Birth Mother's Day is a day to honor and remember the motherhood experience of
birth mothers, the women who lost/placed their children in adoption. It is held on the second Saturday in May and observed
with a public ceremony.
Birth Mother's Day was created in 1990 by a group of Seattle Washington birth mothers who
met each other at a birth parent support group. It grew out of the shared recognition that Mother's Day is one of the most
painful days of the year- second only to the birthday of our missing children. Yet birth mothers have been shut out of the
traditional celebration and remembrances of the holiday. Most birth mothers are neither named nor recognized among the mothers
in our midst. For most birth mothers there are no cards or flowers. Society treats the motherhood of the birth mother as a
momentary event that fades quickly from the collective memory. It often seems we are even forgotten by those who received
the gift and the privilege of parenthood through the birth mother's loss. This invisibility and silence gives adopted children
and adults the message they are forgotten by their birth mothers and that, they too, have no place for expressing their feelings,
thoughts or questions about the woman who gave the gift of life.

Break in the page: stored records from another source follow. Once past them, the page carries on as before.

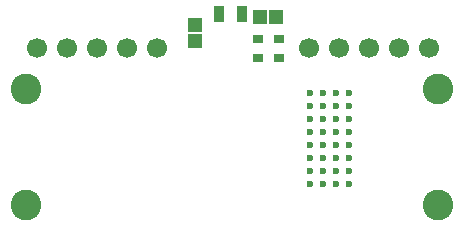
<source format=gbs>
%FSTAX23Y23*%
%MOMM*%
%SFA1B1*%

%IPPOS*%
%ADD39R,0.949998X0.799998*%
%ADD60C,1.699997*%
%ADD61C,2.599995*%
%ADD62C,0.599999*%
%ADD76R,0.899998X1.399997*%
%ADD77R,1.199998X1.149998*%
%ADD78R,1.149998X1.199998*%
%LNpcb1-1*%
%LPD*%
G54D39*
X21356Y02624D03*
Y04274D03*
X19578Y02624D03*
Y04274D03*
G54D60*
X28987Y03449D03*
X26447D03*
X23907D03*
X31527D03*
X34067D03*
X06D03*
X0346D03*
X0092D03*
X0854D03*
X1108D03*
G54D61*
X34847Y-00006D03*
X0Y0D03*
Y-09828D03*
X34847Y-09835D03*
G54D62*
X24024Y-0032D03*
X25124D03*
X26224D03*
X27324D03*
X24024Y-0142D03*
X25124D03*
X26224D03*
X27324D03*
X24024Y-0252D03*
X25124D03*
X26224D03*
X27324D03*
X24024Y-0362D03*
X25124D03*
X26224D03*
X27324D03*
X24024Y-0472D03*
X25124D03*
X26224D03*
X27324D03*
X24024Y-0582D03*
X25124D03*
X26224D03*
X27324D03*
X24024Y-0692D03*
X25124D03*
X26224D03*
X27324D03*
X24024Y-0802D03*
X25124D03*
X26224D03*
X27324D03*
G54D76*
X16317Y0637D03*
X18267D03*
G54D77*
X21142Y06114D03*
X19792D03*
G54D78*
X14242Y04044D03*
Y05394D03*
M02*
</source>
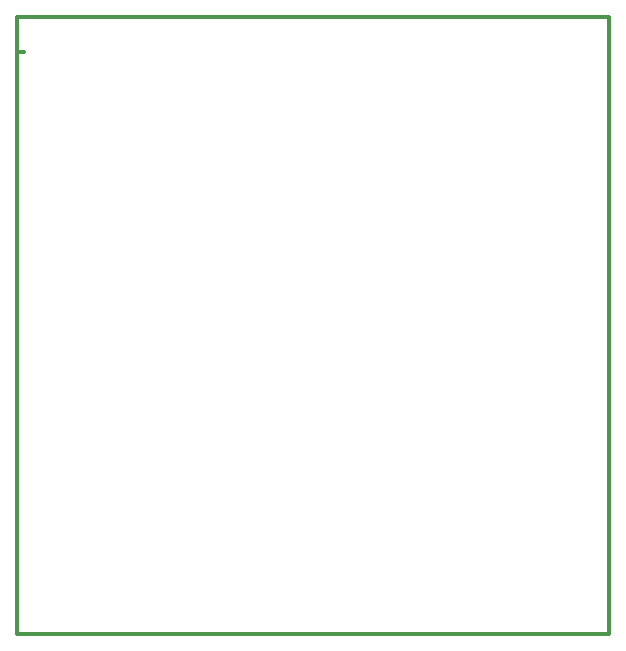
<source format=gko>
G04 Layer: BoardOutlineLayer*
G04 EasyEDA v6.5.47, 2024-09-19 05:07:01*
G04 da73b591da4a40a19c68f2a140ff4f82,20cc673dbd184c8ca6733993ffc9aab1,10*
G04 Gerber Generator version 0.2*
G04 Scale: 100 percent, Rotated: No, Reflected: No *
G04 Dimensions in millimeters *
G04 leading zeros omitted , absolute positions ,4 integer and 5 decimal *
%FSLAX45Y45*%
%MOMM*%

%ADD10C,0.3000*%
D10*
X6324600Y5969000D02*
G01*
X6261100Y5969000D01*
X6261100Y6261100D01*
X11277600Y6261100D01*
X11277600Y1041400D01*
X6261100Y1041400D01*
X6261100Y5969000D01*
X6311900Y5969000D01*

%LPD*%
M02*

</source>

Most people are simply unaware that for the rest
of their lives, many birth mothers feel sorrow, and love, for the children they have lost through adoption. This is partly
because there has never been place or a way for birth mothers to tell their stories. Our pain has been made invisible by a
society that tells us we can forget. Without permission to grieve by those around us, we have lived in isolation and silence
with a great wound upon our hearts and souls. We have lived with the unspeakable sorrow of a mother's loss, a mother who lives
separated from her child.
Despite this invisibility, and denial, birth mothers are mothers. We are not
egg donors, or baby making machines. We have names and faces, hearts and stories. The process of pregnancy and the act of
birth are profound life-changing experiences. The birth experience impacts a woman for the rest of her life. Connections of
heart, spirit, and biology are forged. Eternal connections are made that cannot be dissolved by ink and paper. When birth
is followed by the abrupt loss/separation from one's child, a mother is plunged into the most difficult of human experiences-
grief, loss, despair, shame, and failure. This is the traumatic aftermath of an adoption decision for a birth mother. It is
with her the rest of her life. Some birth mothers ultimately find peace with the adoption decision, but even more live with
it as an open wound. It is a wound for which little understanding or help has come from those who advocate, facilitate and
profit from adoption
Mother's Day brings a birth mother's feelings and memories rushing forward like the tide. Most
of us have endured this annual event in isolation, invisibility, silence and secret grief, acknowledging our motherhood and
our absent child only to ourselves. Birth Mother's Day was created to help birth mothers move through this torrent of memory
and feeling. It is a way to take back our rightful name of Mother and to celebrate ourselves as birth givers- the ones who
give life. It is a way to expand the celebration of Mother's Day to make it inclusive of all the mothers in our communities.
It is a day to remember and to celebrate the birth of our children- an experience many of us were denied. In doing this we
affirm our connection and feeling for our children. We create a space to tell our stories and become fully human again- with
names, faces, voices and compassion for ourselves and our experiences.